● **Work task**:
The lines below starting at the line containing "Nailing Events with CRM" and ending at the line containing "There is often no better way" are to be repeated exactly, with both ends kept and nothing else added.

*** Supplied data ***

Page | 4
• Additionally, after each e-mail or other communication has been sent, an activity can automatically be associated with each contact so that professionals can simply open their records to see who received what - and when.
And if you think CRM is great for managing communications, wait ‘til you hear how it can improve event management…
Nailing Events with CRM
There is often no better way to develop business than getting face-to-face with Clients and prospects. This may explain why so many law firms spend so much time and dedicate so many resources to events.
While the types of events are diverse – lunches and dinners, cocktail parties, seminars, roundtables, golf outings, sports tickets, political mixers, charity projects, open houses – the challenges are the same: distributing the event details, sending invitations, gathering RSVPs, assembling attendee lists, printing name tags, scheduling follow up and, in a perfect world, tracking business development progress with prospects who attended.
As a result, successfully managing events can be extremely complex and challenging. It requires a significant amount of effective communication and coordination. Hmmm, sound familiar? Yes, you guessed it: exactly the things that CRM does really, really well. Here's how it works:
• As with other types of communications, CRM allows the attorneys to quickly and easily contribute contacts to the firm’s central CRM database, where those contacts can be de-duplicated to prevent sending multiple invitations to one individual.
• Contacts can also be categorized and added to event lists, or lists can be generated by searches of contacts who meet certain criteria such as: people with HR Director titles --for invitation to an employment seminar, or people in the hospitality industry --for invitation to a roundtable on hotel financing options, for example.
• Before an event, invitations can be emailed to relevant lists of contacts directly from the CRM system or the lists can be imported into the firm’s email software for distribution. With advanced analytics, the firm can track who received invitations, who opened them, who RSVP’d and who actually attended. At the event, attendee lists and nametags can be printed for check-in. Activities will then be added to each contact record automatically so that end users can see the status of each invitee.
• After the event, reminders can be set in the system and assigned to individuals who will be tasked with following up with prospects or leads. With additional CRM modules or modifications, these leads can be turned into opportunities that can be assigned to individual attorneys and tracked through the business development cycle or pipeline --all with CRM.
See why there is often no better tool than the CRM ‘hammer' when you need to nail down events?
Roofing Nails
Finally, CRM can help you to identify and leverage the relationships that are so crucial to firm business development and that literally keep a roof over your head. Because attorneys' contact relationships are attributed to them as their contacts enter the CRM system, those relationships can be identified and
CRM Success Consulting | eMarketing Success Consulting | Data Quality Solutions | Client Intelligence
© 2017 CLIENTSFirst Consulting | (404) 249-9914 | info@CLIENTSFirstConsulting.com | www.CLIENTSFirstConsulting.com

***

● **Reply**:
Nailing Events with CRM
There is often no better way to develop business than getting face-to-face with Clients and prospects. This may explain why so many law firms spend so much time and dedicate so many resources to events.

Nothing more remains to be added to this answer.